James Capretta on ObamaCare II: “The latest Obama plan would still pile a massive new health-entitlement program on top of the unaffordable ones already on the books. The Congressional Budget Office says the cost of the coverage expansions in the Senate bill (upon which the president’s plan is based) will reach $200 billion annually by 2019 and increase 8 percent every year thereafter. The Obama plan would increase those costs with even more expensive promises. Over the next decade, the plan would cost at least $1.2 trillion. Over a full ten years of implementation, its cost would approach $2.5 trillion.”
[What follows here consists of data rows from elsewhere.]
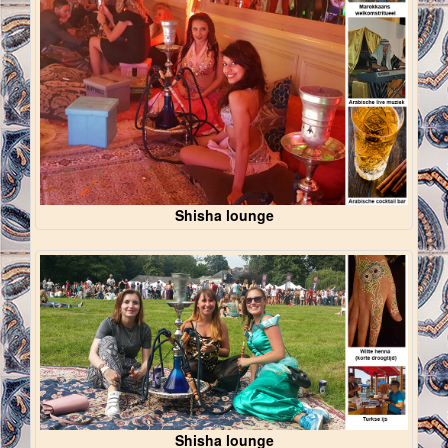
Shisha lounge
Shisha lounge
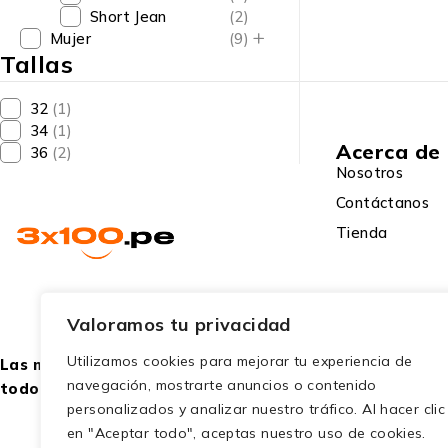
Short Jean
(2)
Mujer
(9)
Tallas
32
(1)
34
(1)
Acerca de
36
(2)
Nosotros
Contáctanos
Tienda
Valoramos tu privacidad
Utilizamos cookies para mejorar tu experiencia de
Las mejores ofertas para
navegación, mostrarte anuncios o contenido
todo público.
personalizados y analizar nuestro tráfico. Al hacer clic
en "Aceptar todo", aceptas nuestro uso de cookies.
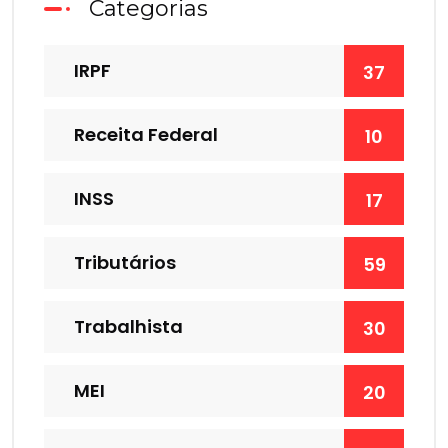
Categorias
IRPF
37
Receita Federal
10
INSS
17
Tributários
59
Trabalhista
30
MEI
20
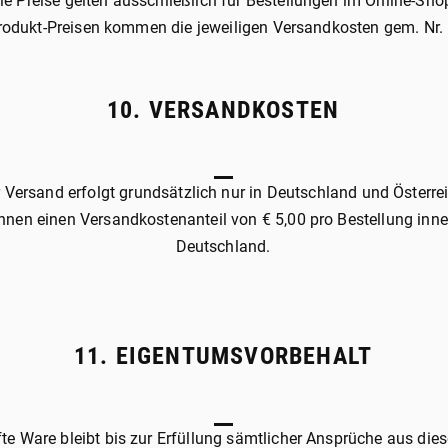
ie Preise gelten ausschließlich für Bestellungen im Online-Sho
rodukt-Preisen kommen die jeweiligen Versandkosten gem. Nr. 
10. VERSANDKOSTEN
 Versand erfolgt grundsätzlich nur in Deutschland und Österre
hnen einen Versandkostenanteil von € 5,00 pro Bestellung inn
Deutschland.
11. EIGENTUMSVORBEHALT
fte Ware bleibt bis zur Erfüllung sämtlicher Ansprüche aus die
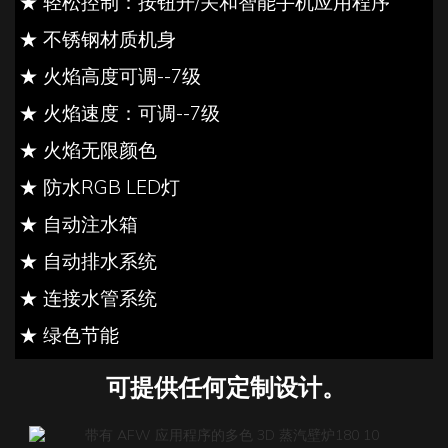
★ 轻松控制：按钮开/关和智能手机应用程序
★ 不锈钢材质机身
★ 火焰高度可调--7级
★ 火焰速度：可调--7级
★ 火焰无限颜色
★ 防水RGB LED灯
★ 自动注水箱
★ 自动排水系统
★ 连接水管系统
★ 绿色节能
可提供任何定制设计。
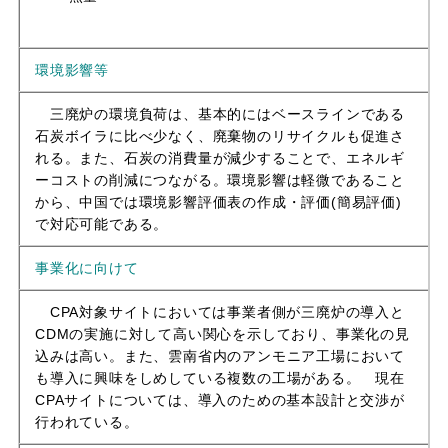
環境影響等
三廃炉の環境負荷は、基本的にはベースラインである
石炭ボイラに比べ少なく、廃棄物のリサイクルも促進さ
れる。また、石炭の消費量が減少することで、エネルギ
ーコストの削減につながる。環境影響は軽微であること
から、中国では環境影響評価表の作成・評価(簡易評価)
で対応可能である。
事業化に向けて
CPA対象サイトにおいては事業者側が三廃炉の導入と
CDMの実施に対して高い関心を示しており、事業化の見
込みは高い。また、雲南省内のアンモニア工場において
も導入に興味をしめしている複数の工場がある。 現在
CPAサイトについては、導入のための基本設計と交渉が
行われている。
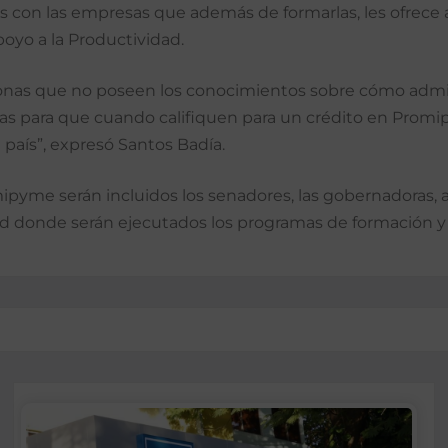
dos con las empresas que además de formarlas, les ofre
poyo a la Productividad.
onas que no poseen los conocimientos sobre cómo admini
áreas para que cuando califiquen para un crédito en Prom
 país”, expresó Santos Badía.
me serán incluidos los senadores, las gobernadoras, alc
 donde serán ejecutados los programas de formación y 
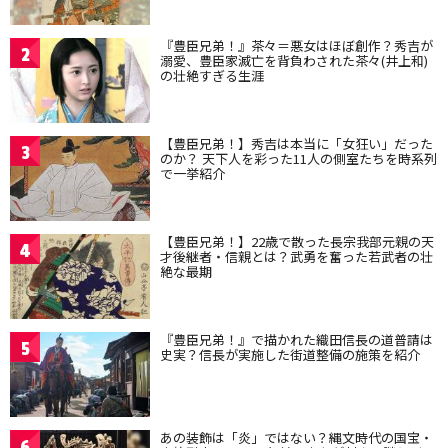
『豊臣兄弟！』茶々＝悪女はほぼ創作？秀吉が
2
溺愛、豊臣家滅亡を背負わされた茶々(井上和)
の壮絶すぎる生涯
【豊臣兄弟！】秀吉は本当に「女狂い」だった
3
のか？ 天下人を彩った11人の側室たちを時系列
で一挙紹介
【豊臣兄弟！】22歳で散った長宗我部元親の天
4
才後継者・信親とは？武勇を奮った若武者の壮
絶な最期
『豊臣兄弟！』で描かれた織田信長の道普請は
5
史実？信長が実施した街道整備の施策を紹介
あの装飾は「炎」ではない？縄文時代の国宝・
6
Even the Washington Post‘s editors don’t have nice things to say about Obama: “Overall, though, the president has proposed a plan whose uncertain savings are made even less certain, and whose known costs are increased. Already a trillion-dollar plan was ‘paid for’ with hundreds of billions of dollars in promised ‘savings’ from Medicare; already it ignored a known cost of well over $200 billion in Medicare payments to physicians; already it relegated too many reforms to pilot programs with long horizons. Now it postpones the key savings mechanism [the Cadillac excise tax]. Administration officials argue that Mr. Obama deserves credit for not dropping the tax altogether. But when did he stand up and fight for the better approach?”

Might it be all that talk of ObamaCare II? “For the second straight week, Republican candidates lead Democrats by nine points in the latest edition of the Generic Congressional Ballot.”

Not buying Eric Holder’s latest: “Republicans are hitting back against Democratic claims that a guilty plea from an al Qaeda operative in federal court is proof the criminal justice system is up to the task of prosecuting terrorism suspects. … Republicans, however, remain steadfastly opposed to trying terrorism suspects in civilian courts and argued that the [Najibullah] Zazi case has no bearing on other prospective terrorism prosecutions, because Zazi is a legal permanent resident of the United States, while most accused terrorists are citizens of other countries who are not entitled to the constitutional rights civilian trials afford.” Rep. Lamar Smith chides Holder: “But comparing the prosecution of Zazi — a legal permanent resident of the U.S. — to Khalid Sheikh Mohammed — who engaged in an act of war against the U.S. by plotting the mass murder of Americans on 9/11 — is misleading at best.” Holder’s response? Still waiting.

Leslie Gelb points out that Rahm Emanuel is defending himself by dumping on Obama. “In other words, Mr. Obama could have thrived and saved himself on key issues had he only listened to Rahm. It sure looks like Rahm (or someone near and dear to him) trying to save himself at the president’s expense.” Or maybe anti-Rahm forces are trying to make Rahm look like a disloyal snitch.

Not a headline Gov. Charlie Crist wants to see: “Wounded Crist Campaign Losing Staff.”

Sen. Harry Reid gets criticized for saying that unemployment contributes to domestic abuse. (“I met with some people while I was home dealing with domestic abuse. It has gotten out of hand. Why? Men don’t have jobs.”) He actually has a point and certainly has said dumber, less defensible things. But he now has the ability to make even a plausible observation seem like a gaffe.